Thursday, December 16, 2010

Exactly How Hungry Do you Have to Be...

While picking up one of my daughters one day when she was about five or six, I noticed she was quiet. A little too quiet. That awkward silence when you know you are about to have a serious conversation. I looked in my rear view mirror and her little eyes were welling up.

"Honey, you OK?"
She gave a long, drawn out sigh. I started to get worried. What was going on?!

"What is it kiddo?"
"Well," she paused, "I am hungry."
"OK, what do you want to eat?"
She paused for a while.

"I want to eat...the road."
"OK well, let---wha?" I caught myself mid-sentence. "Did you say the road?!"
"Ya, the road." Drama was gone from her voice now and she shifted to an intellectual connitation. "You know," she pointed out the window,"the road."
"The one we are driving on?" I was still trying to figure out where she was going with it.
She rolled her eyes at me.
"Uhhhh, ya!" She spoke with a valley girl flair.
"Didn't know that was one of the food groups." I smiled back at her.
"Well it IS."

I drove for a few minutes in confused silence, then offered a compromise.
"Want to stop for a hamburger on the way home instead?"
Long pause as she looked out the window to consider my offer.
"Yup."

It's amazing what a modern public education teaches children these days, eh? I guess the food pyramid had to be built on some foundation. Asphault, who knew!

Sunday, December 12, 2010

Boys Are Boys, and Girls are Girls!




When one of my daughters was young she had the end all to any conversation. Trying to teach her that she couldn't follow me into the bathroom, we taught her that, "Boys are boys and girls are girls."

Well she got the message loud and clear. It soon started extending beyond the bathroom boundary...


  • Why won't you eat your dinner? Boys are boys and girls are girls!
  • Why don't you want in to your carseat? Boys are boys and girls are girls!
  • Why don't you want to go to bed? Boys are boys and girls are girls!

Soon it evolved into a conversation all its own.

"Mom?" She would say from her carseat.

"Yes dear?"

"Boys are boys and girls are girls right?"

"Yes dear."

-conversation over.

So if you find yourself looking for something to say in those awkward silences that happen in conversation...just remember:

Boys are boys and girls are girls!

-'nuff said.

Thursday, December 9, 2010

"Oh My Dosh!"

Toddlers come up with the best comebacks of any age in my book. They do their best to talk like us grown-ups do, but their little voices little munchkin voices. I love it!
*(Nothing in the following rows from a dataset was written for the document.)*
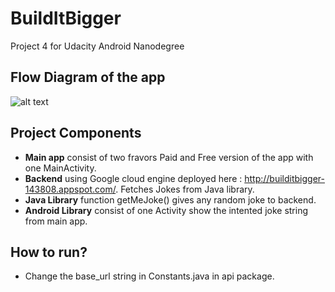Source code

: # BuildItBigger

Project 4 for Udacity Android Nanodegree

## Flow Diagram of the app
![alt text](https://github.com/pa1pal/BuildItBigger/blob/master/screenshots/BuilditbiggerFlow.png)

## Project Components

- **Main app** consist of two fravors Paid and Free version of the app with one MainActivity.
- **Backend** using Google cloud engine deployed here : http://builditbigger-143808.appspot.com/. Fetches Jokes from Java library.
- **Java Library** function getMeJoke() gives any random joke to backend.
- **Android Library** consist of one Activity show the intented joke string from main app.


## How to run?

- Change the base_url string in Constants.java in api package.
When my daughter was in those toddler years, she shocked my wife with a comback we still use to each other ten years later. My wife was twirlling her hair, and she in turn was trying her best to twirl my wife's.
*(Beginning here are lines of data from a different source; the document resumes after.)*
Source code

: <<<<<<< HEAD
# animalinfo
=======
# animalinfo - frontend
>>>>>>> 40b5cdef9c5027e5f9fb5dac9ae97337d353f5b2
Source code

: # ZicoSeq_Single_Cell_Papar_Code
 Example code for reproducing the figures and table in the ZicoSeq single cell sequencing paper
"That hurt's mama!" She said to my wife.

"Oh, whaaatever,"My wife teased back

My daughter got serious and mustered her own little toddler rebuke,

"Don't 'ebber' me mama! Say 'OH, MY DOSH!'"

Monday, December 6, 2010

How to Make Chocolate Milk

When my oldest daughter was six, she was asked how we get chocolate milk. "Well," she thought for a second, "the first thing you have to do is shoot the chocolate cow!"

Sunday, December 5, 2010

Keep Film in Your Camera

In 1998 I worked for a company that did promotions in Australia. I went down on a business trip for three weeks. I saw the sights and worked hard! Everywhere I went I took my camera with me. I was snapping pictures of everything.
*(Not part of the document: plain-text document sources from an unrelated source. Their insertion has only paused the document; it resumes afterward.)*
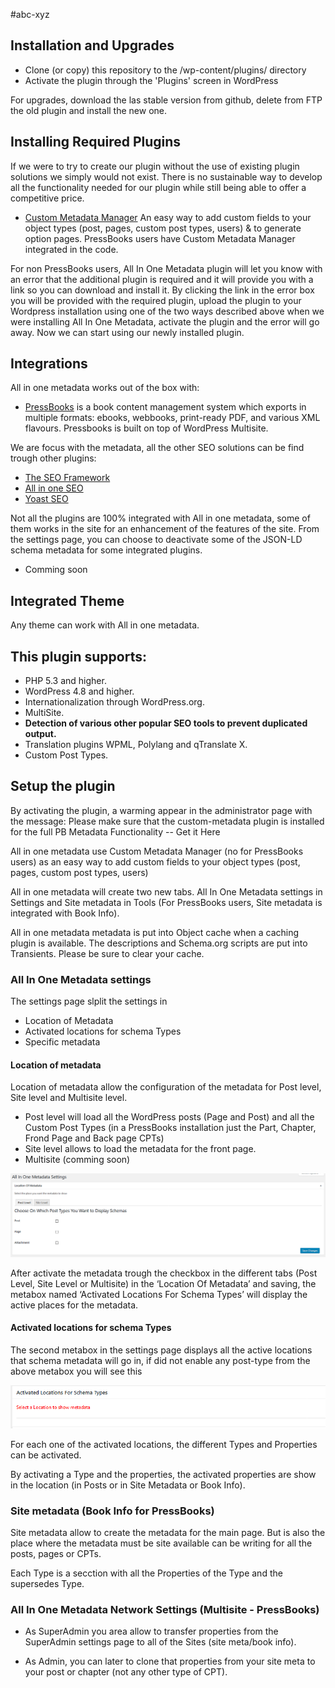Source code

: #abc-xyz

## Installation and Upgrades

* Clone (or copy) this repository to the /wp-content/plugins/ directory
* Activate the plugin through the 'Plugins' screen in WordPress

For upgrades, download the las stable version from github, delete from FTP the old plugin and install the new one.

## Installing Required Plugins

If we were to try to create our plugin without the use of existing plugin solutions we simply would not exist. There is no sustainable way to develop all the functionality needed for our plugin while still being able to offer a competitive price.

* [Custom Metadata Manager](https://github.com/Automattic/custom-metadata) An easy way to add custom fields to your object types (post, pages, custom post types, users) & to generate option pages. PressBooks users have Custom Metadata Manager integrated in the code.

For non PressBooks users, All In One Metadata plugin will let you know with an error that the additional plugin is required and it will provide you with a link so you can download and install it. By clicking the link in the error box you will be provided with the required plugin, upload the plugin to your Wordpress installation using one of the two ways described above when we were installing All In One Metadata, activate the plugin and the error will go away. Now we can start using our newly installed plugin.

## Integrations

All in one metadata works out of the box with:

* [PressBooks](http://github.com/pressbooks/pressbooks/) is a book content management system which exports in multiple formats: ebooks, webbooks, print-ready PDF, and various XML flavours. Pressbooks is built on top of WordPress Multisite.

We are focus with the metadata, all the other SEO solutions can be find trough other plugins:

* [The SEO Framework](https://wordpress.org/plugins/autodescription/)
* [All in one SEO](https://wordpress.org/plugins/all-in-one-seo-pack/)
* [Yoast SEO](https://wordpress.org/plugins/wordpress-seo/)

Not all the plugins are 100% integrated with All in one metadata, some of them works in the site for an enhancement of the features of the site. From the settings page, you can choose to deactivate some of the JSON-LD schema metadata for some integrated plugins.

* Comming soon

## Integrated Theme

Any theme can work with All in one metadata.

## This plugin supports:

* PHP 5.3 and higher.
* WordPress 4.8 and higher.
* Internationalization through WordPress.org.
* MultiSite.
* **Detection of various other popular SEO tools to prevent duplicated output.**
* Translation plugins WPML, Polylang and qTranslate X.
* Custom Post Types.


## Setup the plugin
By activating the plugin, a warming appear in the administrator page with the message:
  Please make sure that the custom-metadata plugin is installed for the full PB Metadata Functionality -- Get it Here

All in one metadata use Custom Metadata Manager (no for PressBooks users) as an easy way to add custom fields to your object types (post, pages, custom post types, users)

All in one metadata will create two new tabs. All In One Metadata settings in Settings and Site metadata in Tools (For PressBooks users, Site metadata is integrated with Book Info).

All in one metadata metadata is put into Object cache when a caching plugin is available. The descriptions and Schema.org scripts are put into Transients. Please be sure to clear your cache.

### All In One Metadata settings
The settings page slplit the settings in
* Location of Metadata
* Activated locations for schema Types
* Specific metadata

#### Location of metadata
Location of metadata allow the configuration of the metadata for Post level, Site level and Multisite level.

* Post level will load all the WordPress posts (Page and Post) and all the Custom Post Types (in a PressBooks installation just the Part, Chapter, Frond Page and Back page CPTs)
* Site level allows to load the metadata for the front page.
* Multisite (comming soon)

![location of metadata](images/location_of_metadata.PNG)

After activate the metadata trough the checkbox in the different tabs (Post Level, Site Level or Multisite) in the ‘Location Of Metadata’ and saving, the metabox named ‘Activated Locations For Schema Types’ will display the active places for the metadata.



#### Activated locations for schema Types
The second metabox in the settings page displays all the active locations that schema metadata will go in, if did not enable any post-type from the above metabox you will see this

![no active locations](images/no_active_locations.PNG)

For each one of the activated locations, the different Types and Properties can be activated.

By activating a Type and the properties, the activated properties are show in the location (in Posts or in Site Metadata or Book Info).

### Site metadata (Book Info for PressBooks)
Site metadata allow to create the metadata for the main page. But is also the place where the metadata must be site available can be writing for all the posts, pages or CPTs.

Each Type is a secction with all the Properties of the Type and the supersedes Type.

### All In One Metadata Network Settings (Multisite - PressBooks)










- As SuperAdmin you area allow to transfer properties from the SuperAdmin settings page to all of the Sites (site meta/book info).

- As Admin, you can later to clone that properties from your site meta to your post or chapter (not any other type of CPT).
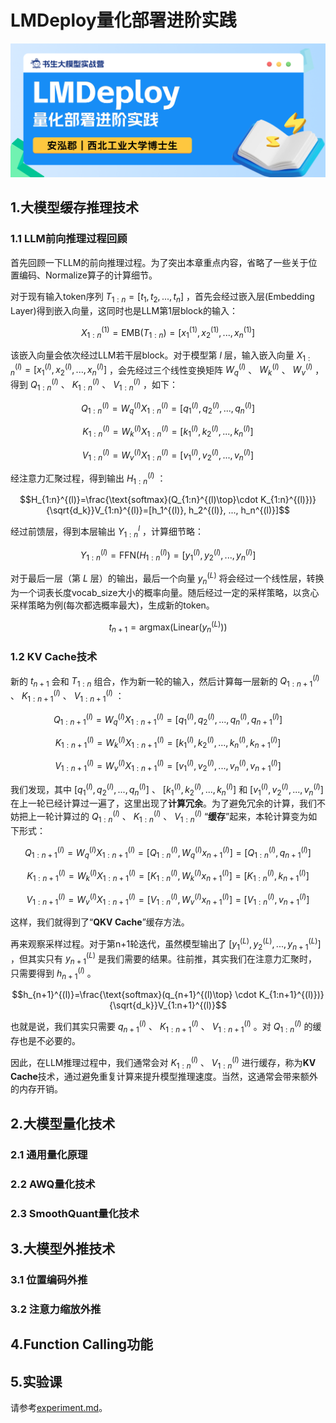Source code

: # LMDeploy量化部署进阶实践

![](./figures/topic.jpg)

## 1.大模型缓存推理技术

### 1.1 LLM前向推理过程回顾

首先回顾一下LLM的前向推理过程。为了突出本章重点内容，省略了一些关于位置编码、Normalize算子的计算细节。

对于现有输入token序列 $T_{1:n}=[t_1, t_2, ..., t_n]$ ，首先会经过嵌入层(Embedding Layer)得到嵌入向量，这同时也是LLM第1层block的输入：

$$X_{1:n}^{(1)}=\text{EMB}(T_{1:n})=[x_1^{(1)}, x_2^{(1)}, ..., x_n^{(1)}]$$

该嵌入向量会依次经过LLM若干层block。对于模型第 $l$ 层，输入嵌入向量 $X_{1:n}^{(l)}=[x_1^{(l)}, x_2^{(l)}, ..., x_n^{(l)}]$ ，会先经过三个线性变换矩阵  $W_q^{(l)}$ 、 $W_k^{(l)}$ 、 $W_v^{(l)}$ ，得到 $Q_{1:n}^{(l)}$ 、 $K_{1:n}^{(l)}$ 、 $V_{1:n}^{(l)}$ ，如下：

$$Q_{1:n}^{(l)}=W_q^{(l)} X_{1:n}^{(l)}=[q_1^{(l)}, q_2^{(l)}, ..., q_n^{(l)}]$$

$$K_{1:n}^{(l)}=W_k^{(l)} X_{1:n}^{(l)}=[k_1^{(l)}, k_2^{(l)}, ..., k_n^{(l)}]$$

$$V_{1:n}^{(l)}=W_v^{(l)} X_{1:n}^{(l)}=[v_1^{(l)}, v_2^{(l)}, ..., v_n^{(l)}]$$

经注意力汇聚过程，得到输出 $H_{1:n}^{(l)}$ ：

$$H_{1:n}^{(l)}=\frac{\text{softmax}(Q_{1:n}^{(l)\top}\cdot K_{1:n}^{(l)})}{\sqrt{d_k}}V_{1:n}^{(l)}=[h_1^{(l)}, h_2^{(l)}, ..., h_n^{(l)}]$$

经过前馈层，得到本层输出 $Y_{1:n}^l$ ，计算细节略：

$$Y_{1:n}^{(l)}=\text{FFN}(H_{1:n}^{(l)})=[y_1^{(l)}, y_2^{(l)}, ..., y_n^{(l)}]$$

对于最后一层（第 $L$ 层）的输出，最后一个向量 $y_n^{(L)}$ 将会经过一个线性层，转换为一个词表长度vocab_size大小的概率向量。随后经过一定的采样策略，以贪心采样策略为例(每次都选概率最大)，生成新的token。

$$t_{n+1} = \text{argmax}(\text{Linear}(y_n^{(L)}))$$

### 1.2 KV Cache技术

新的 $t_{n+1}$ 会和 $T_{1:n}$ 组合，作为新一轮的输入，然后计算每一层新的 $Q_{1:n+1}^{(l)}$ 、 $K_{1:n+1}^{(l)}$ 、 $V_{1:n+1}^{(l)}$ ：

$$Q_{1:n+1}^{(l)}=W_q^{(l)} X_{1:n+1}^{(l)}=[q_1^{(l)}, q_2^{(l)}, ..., q_{n}^{(l)}, q_{n+1}^{(l)}]$$

$$K_{1:n+1}^{(l)}=W_k^{(l)} X_{1:n+1}^{(l)}=[k_1^{(l)}, k_2^{(l)}, ..., k_{n}^{(l)}, k_{n+1}^{(l)}]$$

$$V_{1:n+1}^{(l)}=W_v^{(l)} X_{1:n+1}^{(l)}=[v_1^{(l)}, v_2^{(l)}, ..., v_{n}^{(l)}, v_{n+1}^{(l)}]$$

我们发现，其中 $[q_1^{(l)}, q_2^{(l)}, ..., q_{n}^{(l)}]$ 、 $[k_1^{(l)}, k_2^{(l)}, ..., k_{n}^{(l)}]$ 和 $[v_1^{(l)}, v_2^{(l)}, ..., v_{n}^{(l)}]$ 在上一轮已经计算过一遍了，这里出现了**计算冗余**。为了避免冗余的计算，我们不妨把上一轮计算过的 $Q_{1:n}^{(l)}$ 、 $K_{1:n}^{(l)}$ 、 $V_{1:n}^{(l)}$ “**缓存**”起来，本轮计算变为如下形式：

$$Q_{1:n+1}^{(l)}=W_q^{(l)} X_{1:n+1}^{(l)}=[Q_{1:n}^{(l)}, W_q^{(l)}x_{n+1}^{(l)}]=[Q_{1:n}^{(l)}, q_{n+1}^{(l)}]$$

$$K_{1:n+1}^{(l)}=W_k^{(l)} X_{1:n+1}^{(l)}=[K_{1:n}^{(l)}, W_k^{(l)}x_{n+1}^{(l)}]=[K_{1:n}^{(l)}, k_{n+1}^{(l)}]$$

$$V_{1:n+1}^{(l)}=W_v^{(l)} X_{1:n+1}^{(l)}=[V_{1:n}^{(l)}, W_v^{(l)}x_{n+1}^{(l)}]=[V_{1:n}^{(l)}, v_{n+1}^{(l)}]$$

这样，我们就得到了“**QKV Cache**”缓存方法。

再来观察采样过程。对于第n+1轮迭代，虽然模型输出了 $[y_1^{(L)}, y_2^{(L)}, ..., y_{n+1}^{(L)}]$ ，但其实只有 $y_{n+1}^{(L)}$ 是我们需要的结果。往前推，其实我们在注意力汇聚时，只需要得到 $h_{n+1}^{(l)}$ 。

$$h_{n+1}^{(l)}=\frac{\text{softmax}(q_{n+1}^{(l)\top} \cdot K_{1:n+1}^{(l)})}{\sqrt{d_k}}V_{1:n+1}^{(l)}$$

也就是说，我们其实只需要 $q_{n+1}^{(l)}$ 、 $K_{1:n+1}^{(l)}$ 、 $V_{1:n+1}^{(l)}$ 。对 $Q_{1:n}^{(l)}$ 的缓存也是不必要的。

因此，在LLM推理过程中，我们通常会对 $K_{1:n}^{(l)}$ 、 $V_{1:n}^{(l)}$ 进行缓存，称为**KV Cache**技术，通过避免重复计算来提升模型推理速度。当然，这通常会带来额外的内存开销。


## 2.大模型量化技术

### 2.1 通用量化原理

### 2.2 AWQ量化技术

### 2.3 SmoothQuant量化技术

## 3.大模型外推技术

### 3.1 位置编码外推

### 3.2 注意力缩放外推

## 4.Function Calling功能

## 5.实验课

请参考[experiment.md](./experiments.md)。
Now let me qualify this, waaay back in 1998 there was no such thing as a digital camera. We used what was called film. It was a crazy thing, you opened up the back of your camera, pulled a little film canister out of your pocket, and wound it in to the camera.

Everyone caught up? Good.

Three weeks long I was taking pictures of myself with baby kangaroos, holding koala bears, seeing some of the ugliest bugs I'd ever laid eyes on, playing Cricket on the beach, and making new friends.

"Wow," I kept thinking to myself, "there is a lot of film in this camera!"
I kept snapping photos, but the film never ran out! The camera would stop automatically and rewind the film, I kept reminding myself. So, I kept going. Snapping, photos left and right.

Three weeks later after I returned to the good ole' U.S. of A., I grabbed my camera and told everyone how excited I was to develop the photos I took Down Under.

I opened the back of my 'fool-proof' camera and found a hollow interior. Three weeks of photos wasted because I took for granted there was film in the camera in the first place! Argh!

Now I understand that we all have those moments, call it Murphy's Law, Blonde Moments, or whatnot where we are caught not quite as prepared as we thought we were. I have a mantra for the world. Keep film in your camera. Life is much more satisfying if we are prepared.

So, my advice to all of us out there...everyone please, please make sure there is film in your camera!

Friday, December 3, 2010

"Oh, because your a grouch?"

Yesterday my wife caught my 2-year-old trying to write on the wall with a lego of all things. "No no Maggie," she started as calmly as she could muster, "we don't scratch the walls."

My daughter looked up as innocently as an angel and said, "Oh, because your a grouch?"